分析用テキスト:
そこで本記事では、『ITエンジニアのやさしい法律Q&A 著作権・開発契約・労働関係・契約書で揉めないための勘どころ』(技術評論社)より、「著作権」にまつわる箇所を一部転載してお届けする。
※本記事は書籍より以下項を抜粋して転載 弁護士法人モノリス法律事務所 代表弁護士 河瀬 季さん(@tokikawase) 元ITエンジニアの経歴を生かし、IT・インターネット・ビジネスに強みを持つモノリス法律事務所を設立、代表弁護士に就任。東証一部上場企業からシードステージのベンチャーまで、約120社の顧問弁護士等、イースター株式会社の代表取締役、株式会社KPIソリューションズの監査役、株式会社BearTailの最高法務責任者などを務める。東京大学大学院 法学政治学研究科 法曹養成専攻 卒業。JAPAN MENSA会員
・Q1-5 オープンソースなら流用も改造も自由だよね?
ネット上で不特定多数の人に向けてソースコードが公開されているプログラムなら、オープンソース(OSS)といえるはず。

表示情報:
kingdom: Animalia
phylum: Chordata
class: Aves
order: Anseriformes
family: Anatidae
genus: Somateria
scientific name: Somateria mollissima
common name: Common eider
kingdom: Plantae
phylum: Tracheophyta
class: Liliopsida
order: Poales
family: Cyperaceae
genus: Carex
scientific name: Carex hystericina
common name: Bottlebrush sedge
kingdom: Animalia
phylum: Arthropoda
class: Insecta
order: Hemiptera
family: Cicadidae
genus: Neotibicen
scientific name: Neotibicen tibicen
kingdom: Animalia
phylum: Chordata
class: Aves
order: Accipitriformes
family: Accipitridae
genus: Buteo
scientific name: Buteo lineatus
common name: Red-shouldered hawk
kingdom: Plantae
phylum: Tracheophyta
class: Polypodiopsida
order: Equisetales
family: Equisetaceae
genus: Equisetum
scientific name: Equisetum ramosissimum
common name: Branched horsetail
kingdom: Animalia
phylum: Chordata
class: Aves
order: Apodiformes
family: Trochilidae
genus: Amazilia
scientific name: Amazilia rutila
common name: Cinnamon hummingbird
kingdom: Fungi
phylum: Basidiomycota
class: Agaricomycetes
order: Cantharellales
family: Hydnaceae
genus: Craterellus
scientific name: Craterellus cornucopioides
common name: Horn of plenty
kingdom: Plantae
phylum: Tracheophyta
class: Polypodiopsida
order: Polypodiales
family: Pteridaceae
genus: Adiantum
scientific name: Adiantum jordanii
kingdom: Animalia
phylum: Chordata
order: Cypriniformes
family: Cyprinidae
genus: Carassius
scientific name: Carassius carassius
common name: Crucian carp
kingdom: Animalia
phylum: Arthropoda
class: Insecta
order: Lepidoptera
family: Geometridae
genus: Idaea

課題について:
分析用テキストの「そこで本記事では、『ITエン」から「ース(OSS)といえるはず。」までを、「ース(OSS)といえるはず。」も含めて一字一句そのまま書き写すこと。

課題の結果:
そこで本記事では、『ITエンジニアのやさしい法律Q&A 著作権・開発契約・労働関係・契約書で揉めないための勘どころ』(技術評論社)より、「著作権」にまつわる箇所を一部転載してお届けする。
※本記事は書籍より以下項を抜粋して転載 弁護士法人モノリス法律事務所 代表弁護士 河瀬 季さん(@tokikawase) 元ITエンジニアの経歴を生かし、IT・インターネット・ビジネスに強みを持つモノリス法律事務所を設立、代表弁護士に就任。東証一部上場企業からシードステージのベンチャーまで、約120社の顧問弁護士等、イースター株式会社の代表取締役、株式会社KPIソリューションズの監査役、株式会社BearTailの最高法務責任者などを務める。東京大学大学院 法学政治学研究科 法曹養成専攻 卒業。JAPAN MENSA会員
・Q1-5 オープンソースなら流用も改造も自由だよね?
ネット上で不特定多数の人に向けてソースコードが公開されているプログラムなら、オープンソース(OSS)といえるはず。